Relationship Between Conductivity and Chloride Content
ISO 11127-7 (conductivity) and ISO 11127-6 (chloride content) measure different things and are both required for full compliance. The following table illustrates how they relate:
| Scenario | Conductivity | Chloride Content | Likely Cause | Risk |
|---|---|---|---|---|
| Normal conforming abrasive | ≤ 250 μS/cm | ≤ 25 mg/kg | Low total contamination | Low |
| High conductivity, low Cl⁻ | > 250 μS/cm | ≤ 25 mg/kg | Sulfate or nitrate contamination | High — osmotic blistering risk |
| Low conductivity, high Cl⁻ | ≤ 250 μS/cm | > 25 mg/kg | Localized chloride but low total ions | Moderate — corrosion pitting risk |
| Both high | > 250 μS/cm | > 25 mg/kg | Heavily contaminated material or seawater contact | Very high — reject immediately |
Test Frequency Requirements
ISO 11126 and ISO 11127-7 do not specify mandatory test frequencies — these are defined by project specifications, client quality plans, and the supplier's quality management system. The following guidance represents industry practice:
- Incoming inspection: Each delivery lot should be tested, or the certificate of conformance reviewed. Conduct independent testing on first delivery from a new supplier, after any quality complaint, or at random frequency per the inspection plan.
- Recycled abrasive (if re-used): Test conductivity before reuse if any possibility of contamination exists. Non-metallic abrasives are generally specified as single-use, but partial recycling sometimes occurs.
- High-criticality projects (offshore, immersion): Consider mandatory independent testing of every incoming lot, regardless of supplier CoC.
The ISO 11127-7 procedure can be performed in a field laboratory with portable conductivity meter and deionized water supply. For permanent laboratory facilities, automated conductivity bridges with temperature-controlled cells provide improved reproducibility (±2 μS/cm typical vs. ±10 μS/cm for field instruments).
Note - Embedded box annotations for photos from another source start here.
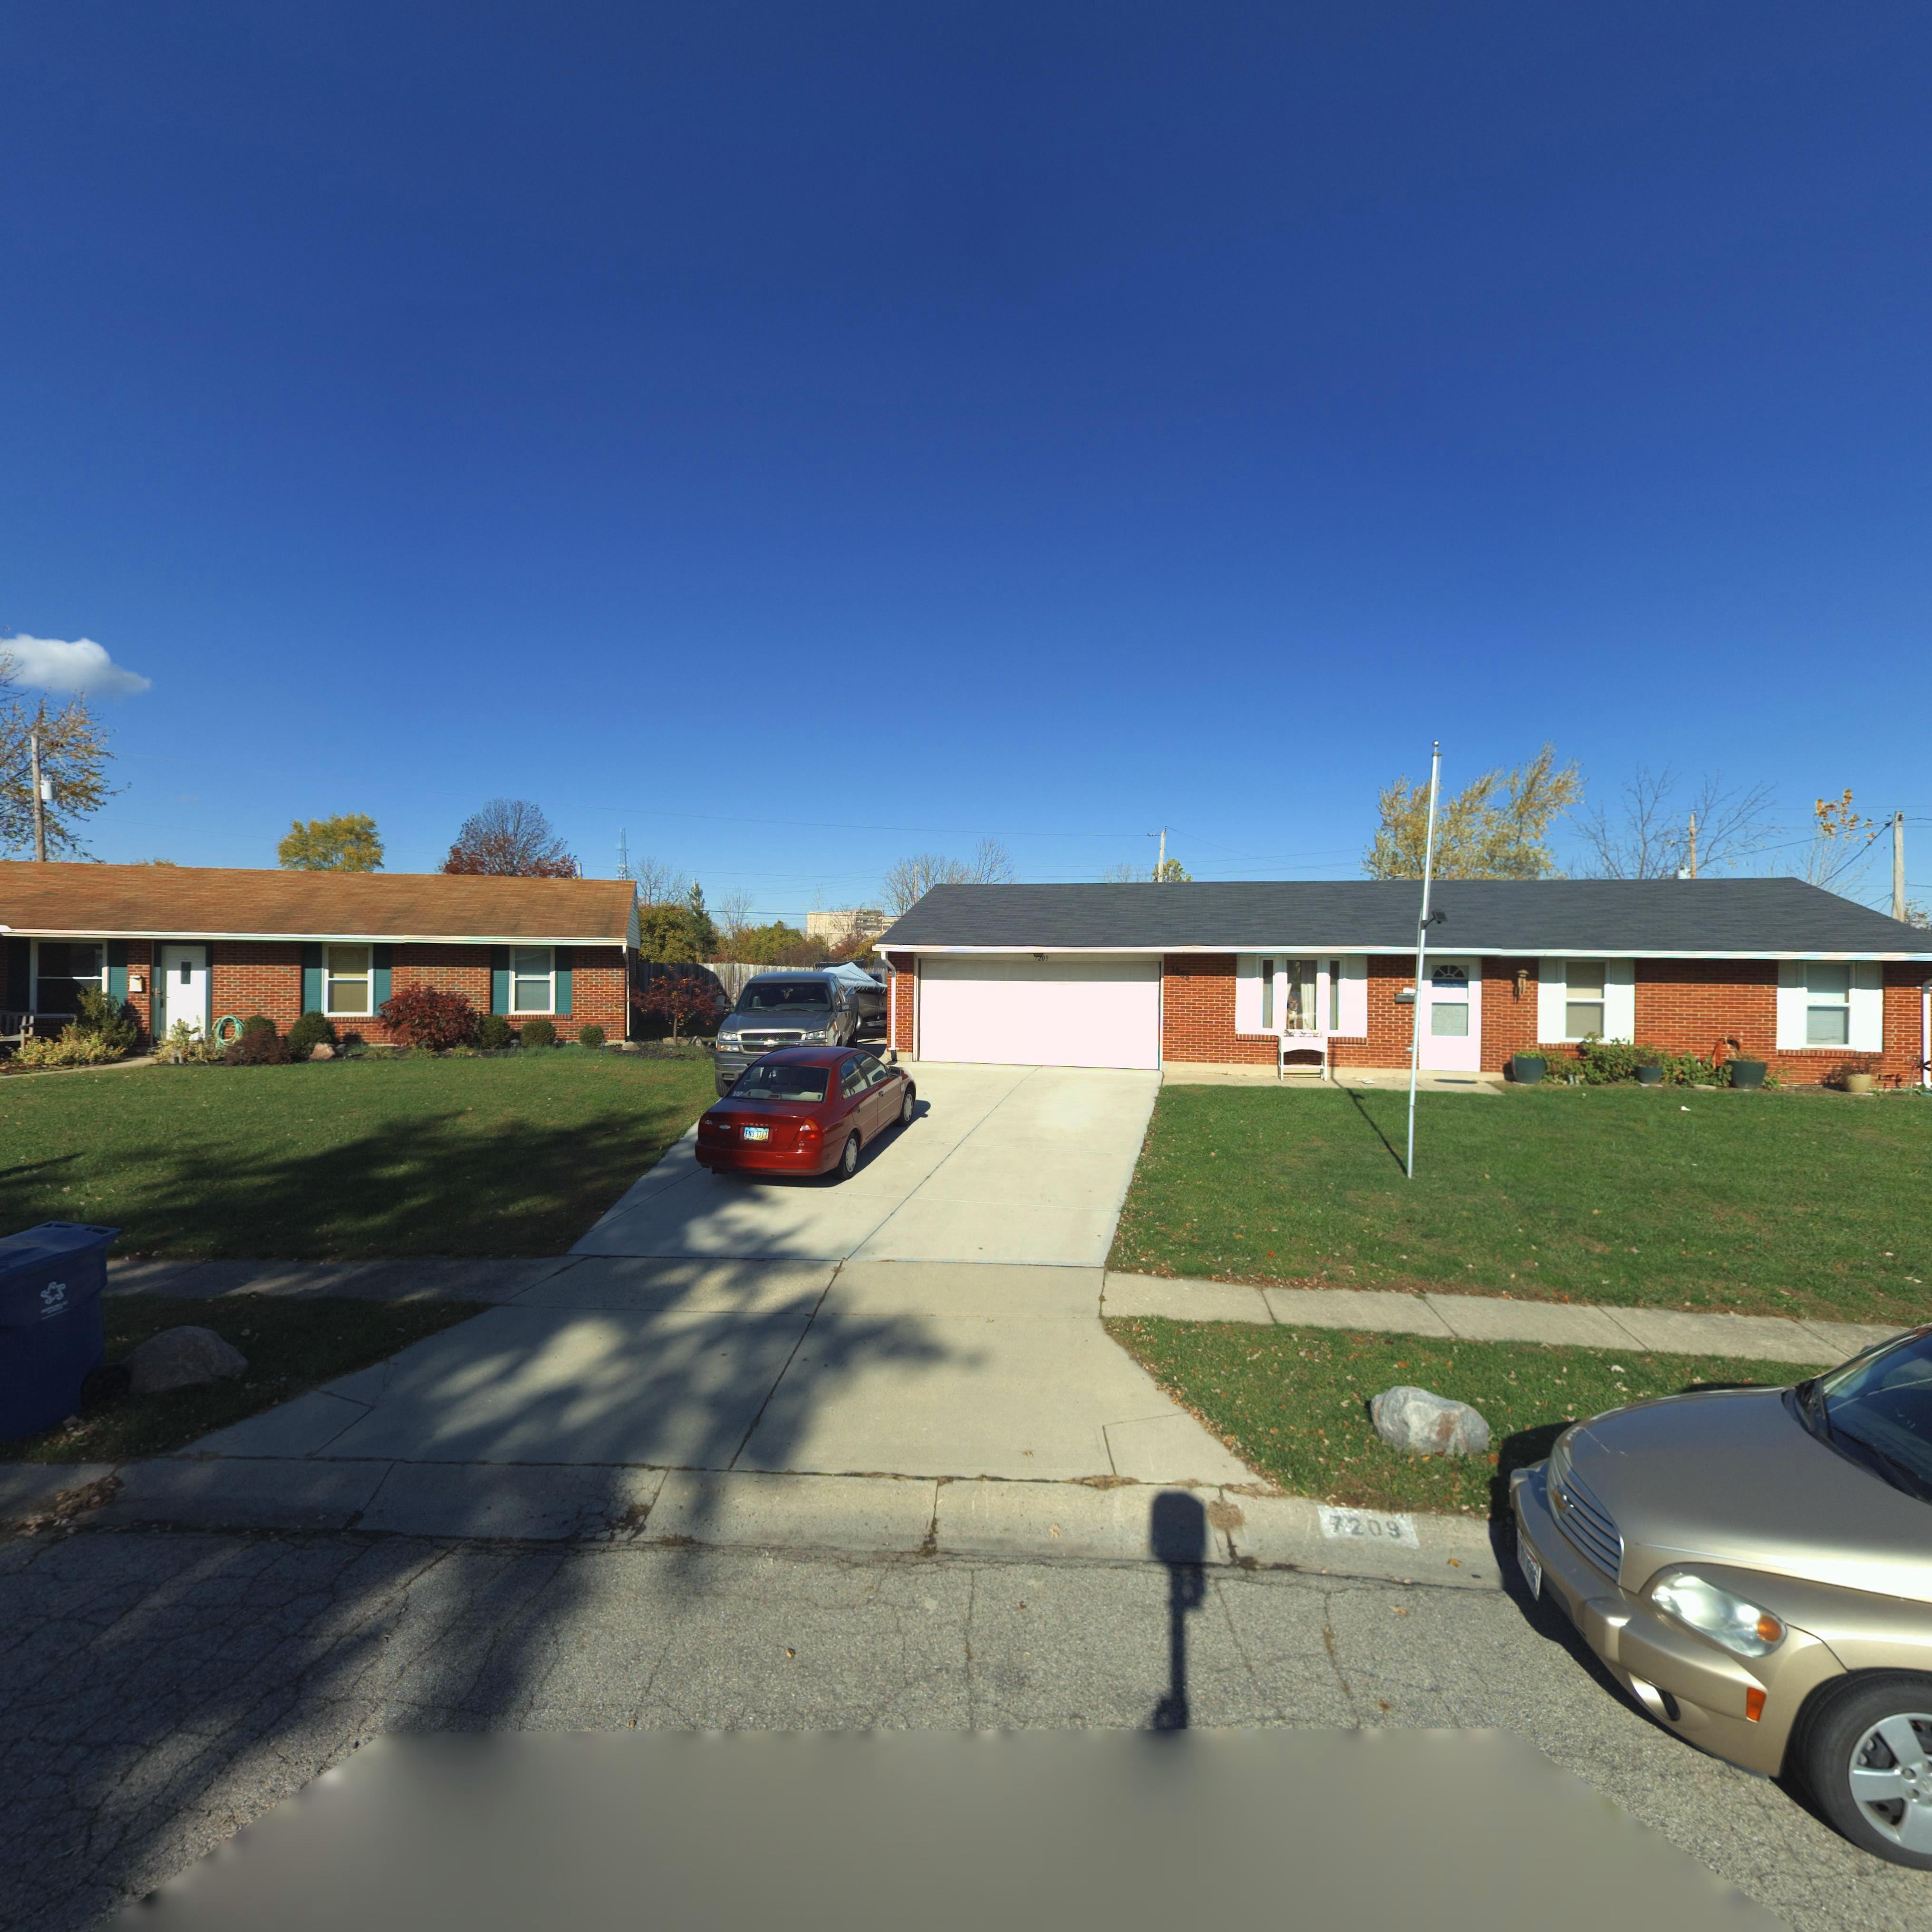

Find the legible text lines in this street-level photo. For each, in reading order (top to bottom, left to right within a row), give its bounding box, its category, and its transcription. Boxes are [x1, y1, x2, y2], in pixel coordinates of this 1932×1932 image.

[1041, 954, 1050, 962] StreetNumber: 09
[1170, 964, 1191, 983] StreetNumber: 72*9
[1329, 1514, 1403, 1540] StreetNumber: 7209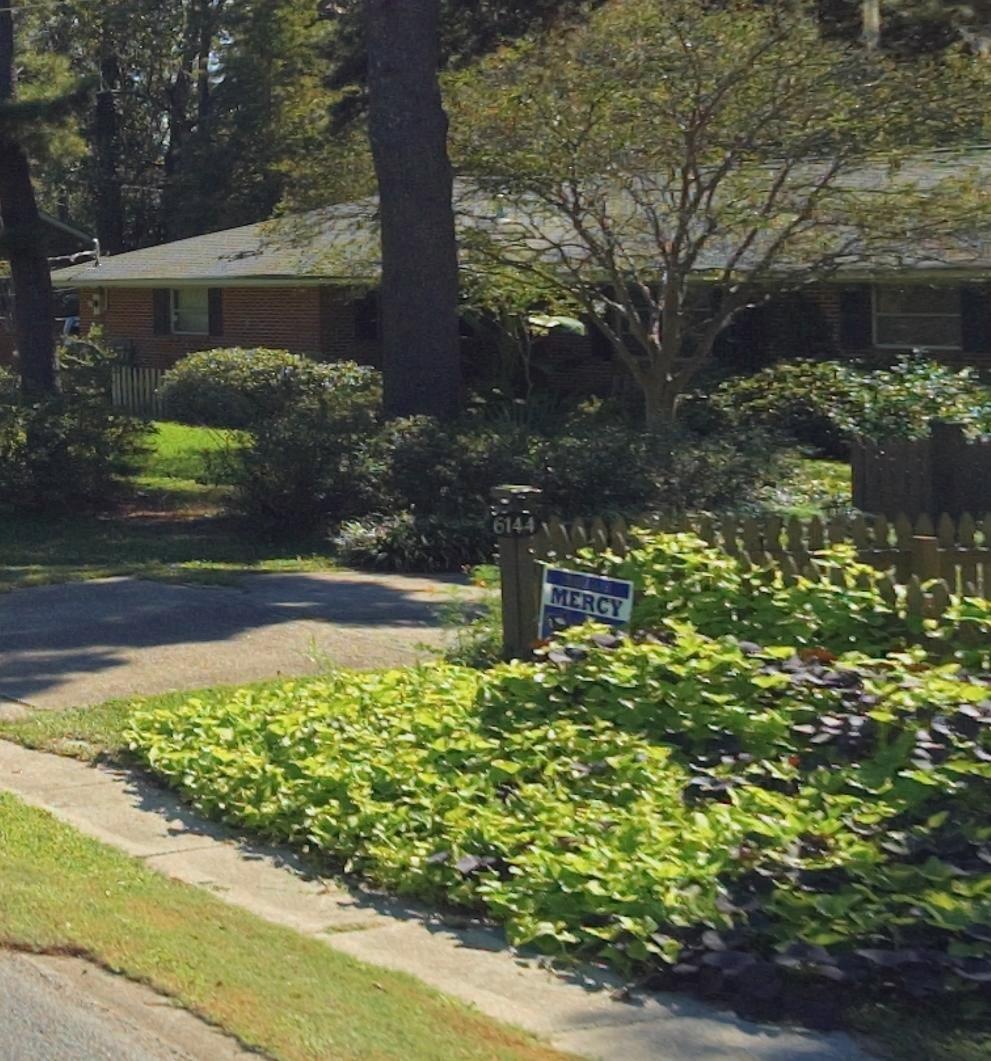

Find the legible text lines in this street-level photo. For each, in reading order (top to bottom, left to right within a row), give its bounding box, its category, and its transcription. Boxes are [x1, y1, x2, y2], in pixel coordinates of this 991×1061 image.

[491, 514, 537, 536] StreetNumber: 6144
[548, 583, 626, 619] None: MERCY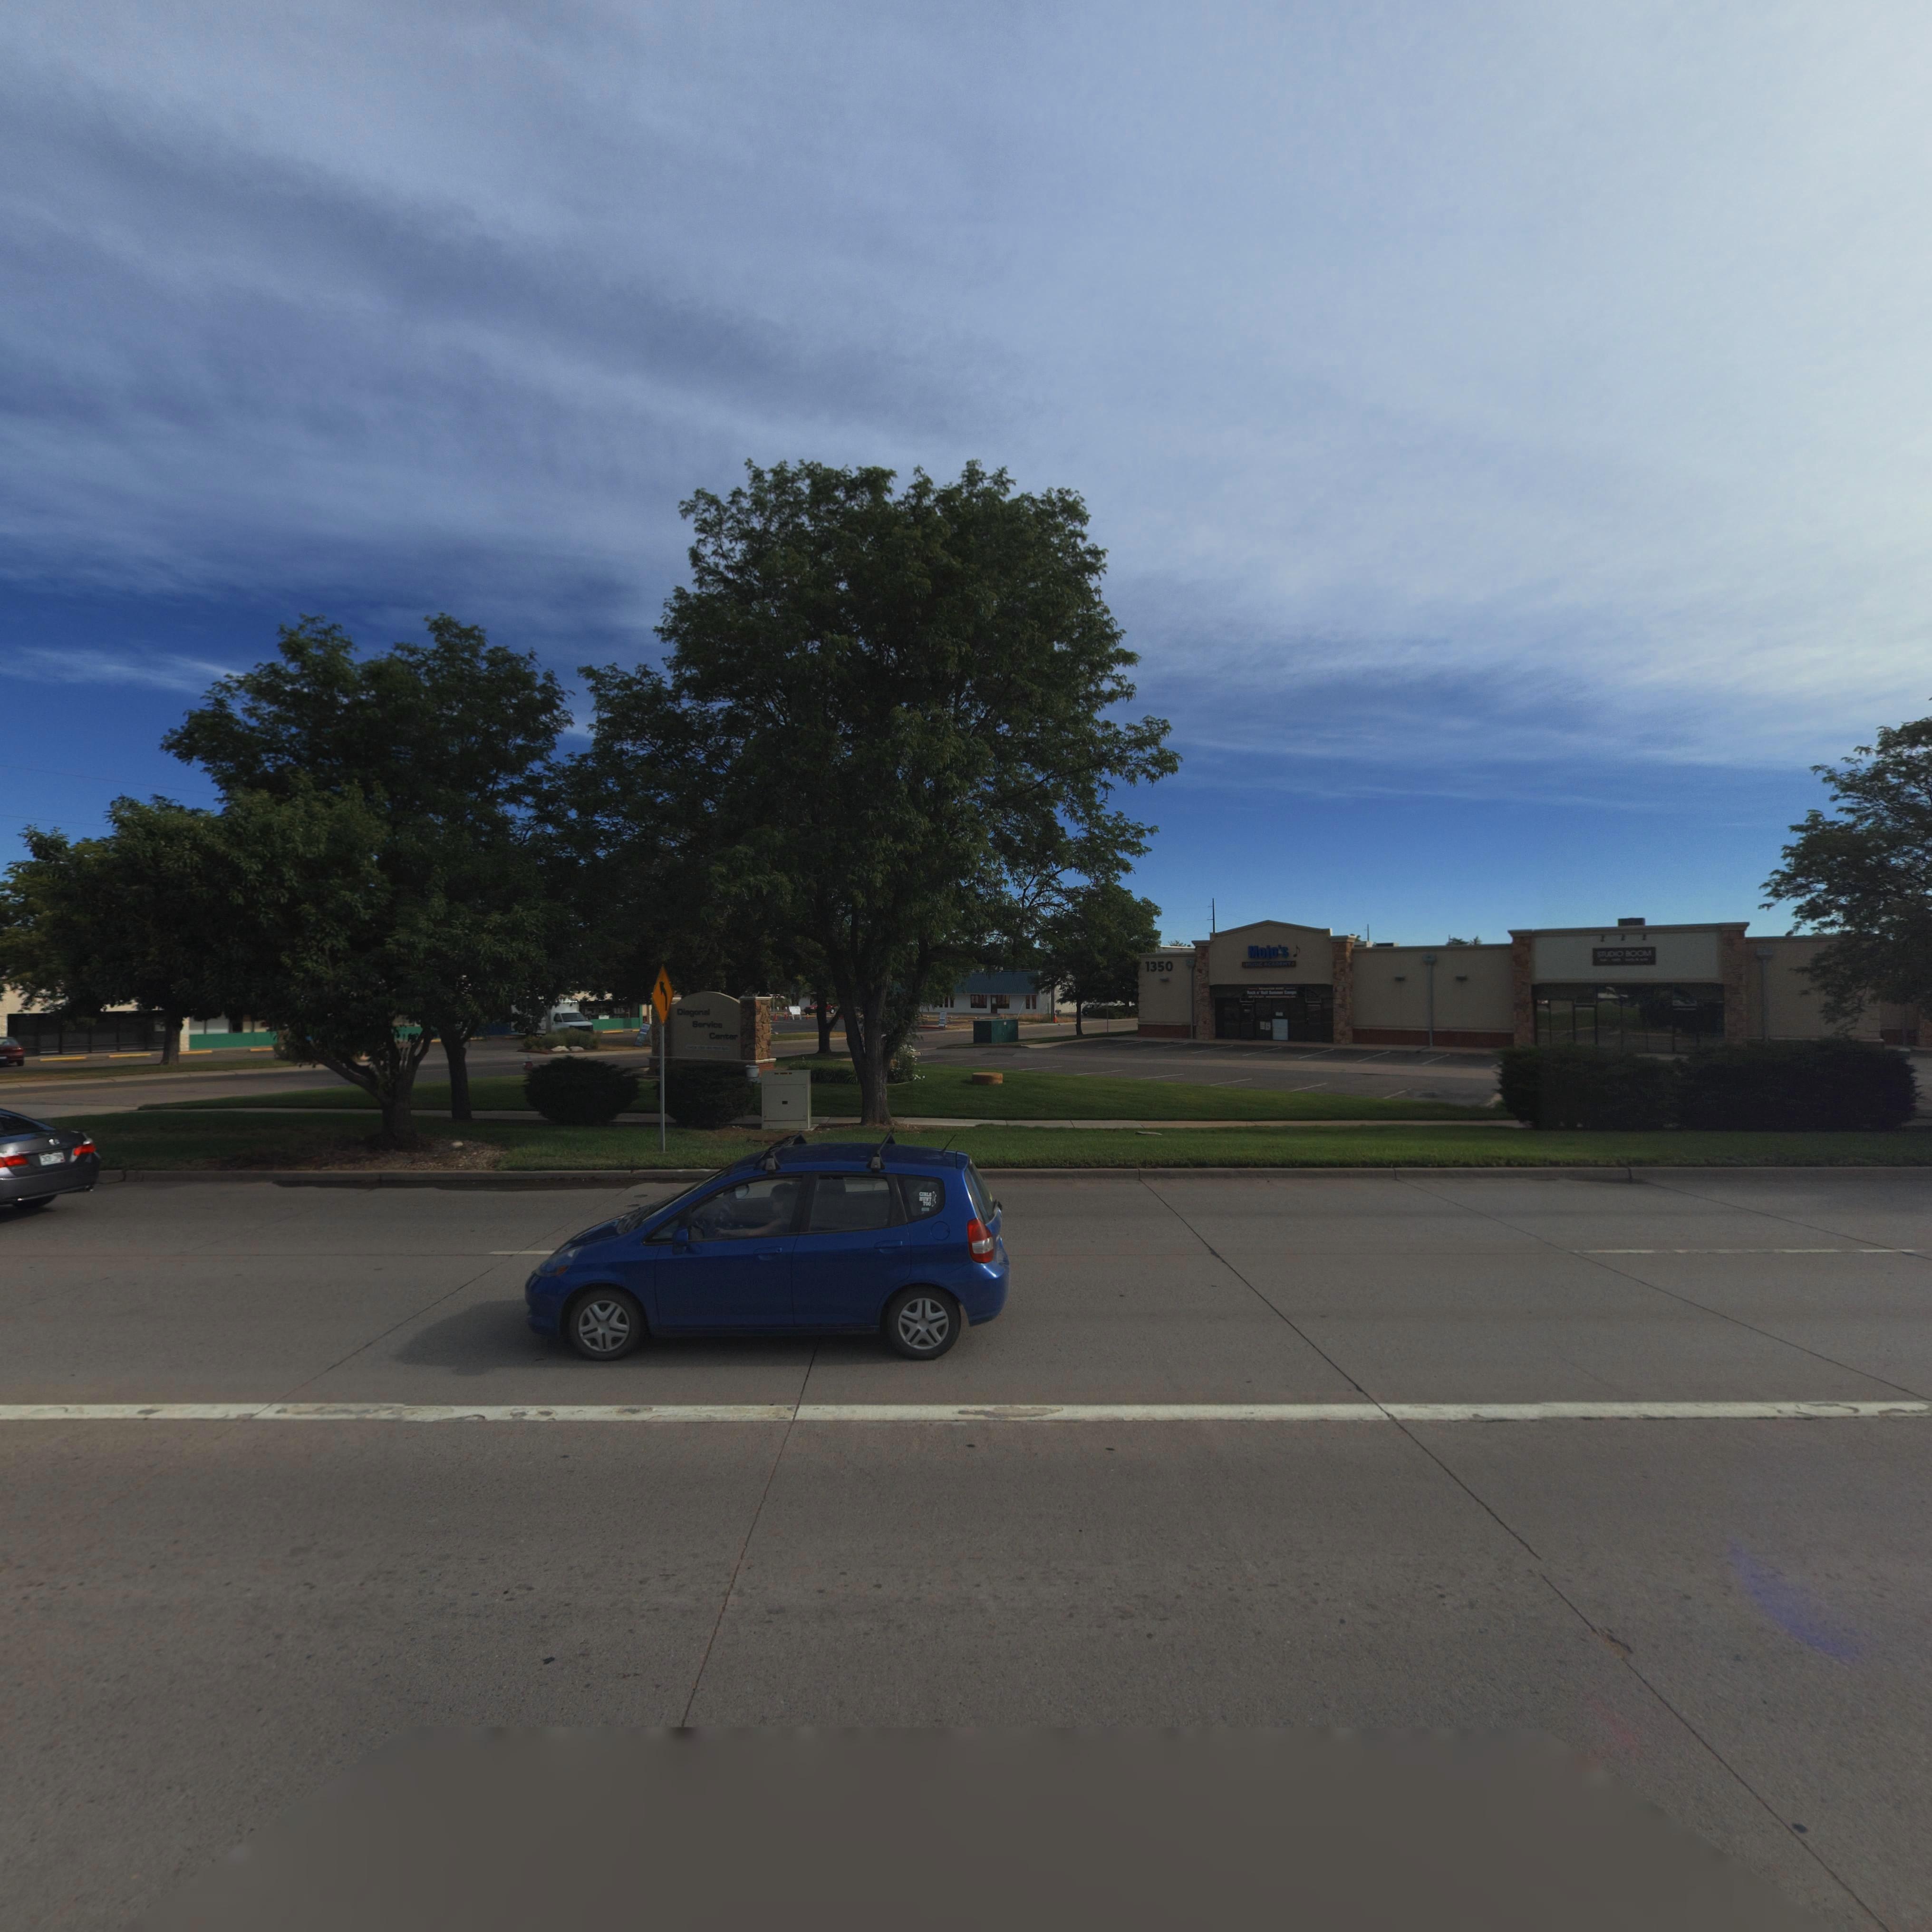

Field testing is acceptable for production quality control; laboratory testing is recommended for dispute resolution and supplier qualification.
Common Test Failures and Sources of Error
- Deionized water conductivity too high: Always verify water conductivity ≤ 2 μS/cm before use. Tap water (300–700 μS/cm) or distilled water (5–50 μS/cm) will give severely elevated results.
- Instrument calibration drift: Conductivity cells drift over time — calibrate with certified reference solution before each test session.
- Temperature not corrected: Conductivity increases approximately 2% per °C. At 35°C, an uncompensated reading is ~20% higher than the true value at 25°C — the difference between passing and failing at borderline values.
- Contaminated glassware: Rinse all glassware three times with deionized water before use. Even trace detergent residue will elevate conductivity significantly.
- Disturbed sediment during measurement: Inserting the conductivity cell too forcefully disturbs settled particles, temporarily elevating the reading. Introduce the cell gently from above the clear supernatant layer.